Task description |
Look for the string "casing" in the data below, and copy each line that holds it.
[Records supplied Boundary: Start]
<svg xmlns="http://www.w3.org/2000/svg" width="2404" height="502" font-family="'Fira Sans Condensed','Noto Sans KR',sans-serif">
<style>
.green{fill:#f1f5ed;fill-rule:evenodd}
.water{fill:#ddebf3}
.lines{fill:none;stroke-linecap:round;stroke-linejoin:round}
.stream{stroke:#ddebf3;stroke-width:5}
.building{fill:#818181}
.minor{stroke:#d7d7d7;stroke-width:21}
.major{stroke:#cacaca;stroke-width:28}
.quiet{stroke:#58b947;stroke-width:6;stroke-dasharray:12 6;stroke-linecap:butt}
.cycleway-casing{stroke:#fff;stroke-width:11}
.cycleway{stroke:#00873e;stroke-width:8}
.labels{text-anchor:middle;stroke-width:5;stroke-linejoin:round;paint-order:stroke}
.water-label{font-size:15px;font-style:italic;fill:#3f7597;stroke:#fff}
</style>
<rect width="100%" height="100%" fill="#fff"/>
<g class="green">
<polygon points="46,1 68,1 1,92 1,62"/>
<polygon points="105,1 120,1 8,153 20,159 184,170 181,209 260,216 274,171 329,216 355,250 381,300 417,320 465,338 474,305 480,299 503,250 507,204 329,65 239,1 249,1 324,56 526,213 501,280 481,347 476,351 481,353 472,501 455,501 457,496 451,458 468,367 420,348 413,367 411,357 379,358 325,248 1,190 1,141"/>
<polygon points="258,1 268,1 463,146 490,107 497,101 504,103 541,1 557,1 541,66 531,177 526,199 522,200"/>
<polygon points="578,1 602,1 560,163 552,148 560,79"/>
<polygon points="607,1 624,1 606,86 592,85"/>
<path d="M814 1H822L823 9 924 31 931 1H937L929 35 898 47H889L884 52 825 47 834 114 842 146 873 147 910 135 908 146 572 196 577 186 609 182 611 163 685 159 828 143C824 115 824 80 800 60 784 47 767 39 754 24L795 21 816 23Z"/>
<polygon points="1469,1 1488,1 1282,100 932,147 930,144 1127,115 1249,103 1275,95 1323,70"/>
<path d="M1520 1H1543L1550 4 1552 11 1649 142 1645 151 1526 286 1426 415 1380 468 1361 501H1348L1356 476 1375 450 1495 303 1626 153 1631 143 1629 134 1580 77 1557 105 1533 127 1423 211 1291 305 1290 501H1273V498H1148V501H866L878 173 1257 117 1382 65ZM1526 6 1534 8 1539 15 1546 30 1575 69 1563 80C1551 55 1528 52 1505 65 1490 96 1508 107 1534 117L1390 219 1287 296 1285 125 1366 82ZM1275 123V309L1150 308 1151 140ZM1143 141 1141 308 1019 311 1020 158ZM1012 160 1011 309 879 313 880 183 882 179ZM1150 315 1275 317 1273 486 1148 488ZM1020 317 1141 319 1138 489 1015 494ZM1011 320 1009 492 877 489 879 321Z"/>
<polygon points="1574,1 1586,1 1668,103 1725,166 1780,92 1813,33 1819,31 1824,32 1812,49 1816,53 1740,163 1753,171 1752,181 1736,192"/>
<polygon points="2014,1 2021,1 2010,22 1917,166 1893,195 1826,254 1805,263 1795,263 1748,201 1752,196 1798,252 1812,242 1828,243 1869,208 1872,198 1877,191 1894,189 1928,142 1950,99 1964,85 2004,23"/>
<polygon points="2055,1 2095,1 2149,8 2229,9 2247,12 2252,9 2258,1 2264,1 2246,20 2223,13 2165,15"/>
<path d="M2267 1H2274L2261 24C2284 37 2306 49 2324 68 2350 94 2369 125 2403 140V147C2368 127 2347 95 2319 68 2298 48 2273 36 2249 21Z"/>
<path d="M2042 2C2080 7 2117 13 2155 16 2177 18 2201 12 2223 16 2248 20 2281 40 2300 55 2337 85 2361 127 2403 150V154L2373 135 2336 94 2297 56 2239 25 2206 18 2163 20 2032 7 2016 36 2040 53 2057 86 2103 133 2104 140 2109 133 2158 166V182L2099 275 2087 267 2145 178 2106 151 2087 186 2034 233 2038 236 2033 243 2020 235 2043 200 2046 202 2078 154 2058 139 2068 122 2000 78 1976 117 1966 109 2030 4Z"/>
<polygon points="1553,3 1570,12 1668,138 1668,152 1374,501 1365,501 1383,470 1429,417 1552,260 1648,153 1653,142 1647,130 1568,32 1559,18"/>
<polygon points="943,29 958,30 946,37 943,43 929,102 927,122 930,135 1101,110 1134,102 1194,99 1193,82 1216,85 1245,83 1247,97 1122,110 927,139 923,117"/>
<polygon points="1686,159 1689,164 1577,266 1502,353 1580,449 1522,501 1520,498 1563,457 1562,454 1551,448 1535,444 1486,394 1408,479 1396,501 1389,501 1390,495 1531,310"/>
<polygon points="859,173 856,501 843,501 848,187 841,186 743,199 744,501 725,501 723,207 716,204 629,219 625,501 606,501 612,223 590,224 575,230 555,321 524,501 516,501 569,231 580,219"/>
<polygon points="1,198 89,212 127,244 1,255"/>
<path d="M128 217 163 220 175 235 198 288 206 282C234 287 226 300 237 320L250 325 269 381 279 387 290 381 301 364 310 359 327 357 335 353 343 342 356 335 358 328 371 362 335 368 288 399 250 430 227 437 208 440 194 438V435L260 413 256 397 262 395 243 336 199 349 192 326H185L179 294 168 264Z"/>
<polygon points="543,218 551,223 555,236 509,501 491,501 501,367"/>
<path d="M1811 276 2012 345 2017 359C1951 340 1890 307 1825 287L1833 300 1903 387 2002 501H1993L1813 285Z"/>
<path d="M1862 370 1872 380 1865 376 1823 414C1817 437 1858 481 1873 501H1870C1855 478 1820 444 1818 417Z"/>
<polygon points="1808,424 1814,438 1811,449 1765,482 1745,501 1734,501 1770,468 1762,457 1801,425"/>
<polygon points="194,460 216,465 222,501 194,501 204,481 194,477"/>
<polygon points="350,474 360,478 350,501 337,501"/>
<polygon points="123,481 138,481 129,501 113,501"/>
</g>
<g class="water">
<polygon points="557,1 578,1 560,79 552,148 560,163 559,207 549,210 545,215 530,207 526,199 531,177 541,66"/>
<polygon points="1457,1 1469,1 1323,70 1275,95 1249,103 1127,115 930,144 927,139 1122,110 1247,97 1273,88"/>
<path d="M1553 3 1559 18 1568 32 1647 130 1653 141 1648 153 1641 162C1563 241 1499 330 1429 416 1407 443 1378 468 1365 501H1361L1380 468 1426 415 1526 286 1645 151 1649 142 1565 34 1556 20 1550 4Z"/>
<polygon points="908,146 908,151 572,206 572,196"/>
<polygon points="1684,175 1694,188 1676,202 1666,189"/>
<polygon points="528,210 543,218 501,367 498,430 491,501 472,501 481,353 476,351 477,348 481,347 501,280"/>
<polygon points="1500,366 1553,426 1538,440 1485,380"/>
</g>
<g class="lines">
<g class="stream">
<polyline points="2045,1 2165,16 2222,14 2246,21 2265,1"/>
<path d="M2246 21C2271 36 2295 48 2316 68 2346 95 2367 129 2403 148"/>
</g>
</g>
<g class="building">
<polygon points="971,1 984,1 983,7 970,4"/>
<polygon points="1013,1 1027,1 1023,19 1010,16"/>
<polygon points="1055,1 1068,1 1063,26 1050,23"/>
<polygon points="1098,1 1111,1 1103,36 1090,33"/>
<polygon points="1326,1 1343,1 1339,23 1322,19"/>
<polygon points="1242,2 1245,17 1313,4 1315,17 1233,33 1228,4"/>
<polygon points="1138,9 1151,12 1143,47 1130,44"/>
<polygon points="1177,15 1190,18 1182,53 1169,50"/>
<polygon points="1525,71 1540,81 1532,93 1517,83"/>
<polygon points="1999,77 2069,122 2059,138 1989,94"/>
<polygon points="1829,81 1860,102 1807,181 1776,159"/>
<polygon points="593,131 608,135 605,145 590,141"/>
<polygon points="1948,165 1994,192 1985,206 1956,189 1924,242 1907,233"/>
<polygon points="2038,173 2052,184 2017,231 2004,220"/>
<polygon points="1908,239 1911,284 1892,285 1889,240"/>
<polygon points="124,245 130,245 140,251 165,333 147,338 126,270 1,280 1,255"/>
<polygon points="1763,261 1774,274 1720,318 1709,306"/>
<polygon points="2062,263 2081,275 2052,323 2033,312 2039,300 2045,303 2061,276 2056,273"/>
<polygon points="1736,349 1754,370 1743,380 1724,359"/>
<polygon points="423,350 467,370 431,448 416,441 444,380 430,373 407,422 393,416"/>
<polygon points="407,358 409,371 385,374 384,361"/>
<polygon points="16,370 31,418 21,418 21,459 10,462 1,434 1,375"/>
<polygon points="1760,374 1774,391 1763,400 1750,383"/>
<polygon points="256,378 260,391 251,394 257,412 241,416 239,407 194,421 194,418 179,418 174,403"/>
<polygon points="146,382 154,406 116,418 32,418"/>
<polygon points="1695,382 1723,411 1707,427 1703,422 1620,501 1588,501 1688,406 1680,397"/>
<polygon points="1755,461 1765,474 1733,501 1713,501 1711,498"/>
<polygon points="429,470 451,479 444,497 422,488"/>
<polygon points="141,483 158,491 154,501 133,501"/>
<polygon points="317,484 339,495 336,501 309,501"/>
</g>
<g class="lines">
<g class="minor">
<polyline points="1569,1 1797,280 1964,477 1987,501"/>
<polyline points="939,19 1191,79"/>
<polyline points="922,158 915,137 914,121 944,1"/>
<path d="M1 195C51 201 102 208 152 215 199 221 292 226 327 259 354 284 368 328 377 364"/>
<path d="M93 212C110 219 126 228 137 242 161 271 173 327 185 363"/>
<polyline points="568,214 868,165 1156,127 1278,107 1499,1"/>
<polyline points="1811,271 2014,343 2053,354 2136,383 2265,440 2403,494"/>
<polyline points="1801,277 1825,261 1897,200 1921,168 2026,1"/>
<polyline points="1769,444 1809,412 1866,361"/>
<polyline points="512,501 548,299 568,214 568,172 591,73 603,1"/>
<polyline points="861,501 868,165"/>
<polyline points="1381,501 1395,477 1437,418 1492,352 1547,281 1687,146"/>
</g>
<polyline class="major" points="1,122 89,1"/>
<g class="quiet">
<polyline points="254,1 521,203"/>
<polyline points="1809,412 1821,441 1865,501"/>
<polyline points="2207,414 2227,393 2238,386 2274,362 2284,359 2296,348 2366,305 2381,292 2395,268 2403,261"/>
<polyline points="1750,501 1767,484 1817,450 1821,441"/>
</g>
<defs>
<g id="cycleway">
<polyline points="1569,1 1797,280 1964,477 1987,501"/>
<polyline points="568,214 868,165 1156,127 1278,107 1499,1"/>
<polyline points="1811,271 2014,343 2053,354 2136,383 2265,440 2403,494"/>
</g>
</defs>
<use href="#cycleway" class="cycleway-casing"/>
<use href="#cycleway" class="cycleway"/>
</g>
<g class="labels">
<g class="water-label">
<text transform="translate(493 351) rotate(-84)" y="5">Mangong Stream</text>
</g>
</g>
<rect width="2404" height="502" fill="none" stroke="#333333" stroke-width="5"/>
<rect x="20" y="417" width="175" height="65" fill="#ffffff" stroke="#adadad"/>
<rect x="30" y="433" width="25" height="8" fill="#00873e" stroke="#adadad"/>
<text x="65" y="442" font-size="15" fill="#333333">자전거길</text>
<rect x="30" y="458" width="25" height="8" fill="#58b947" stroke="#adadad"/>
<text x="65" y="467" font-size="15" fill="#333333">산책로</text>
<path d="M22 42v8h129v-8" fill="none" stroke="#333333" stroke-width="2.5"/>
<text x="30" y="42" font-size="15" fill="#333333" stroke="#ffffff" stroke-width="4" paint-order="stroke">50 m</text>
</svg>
[Records supplied Boundary: End]
Solution for this task |
.cycleway-casing{stroke:#fff;stroke-width:11}
<use href="#cycleway" class="cycleway-casing"/>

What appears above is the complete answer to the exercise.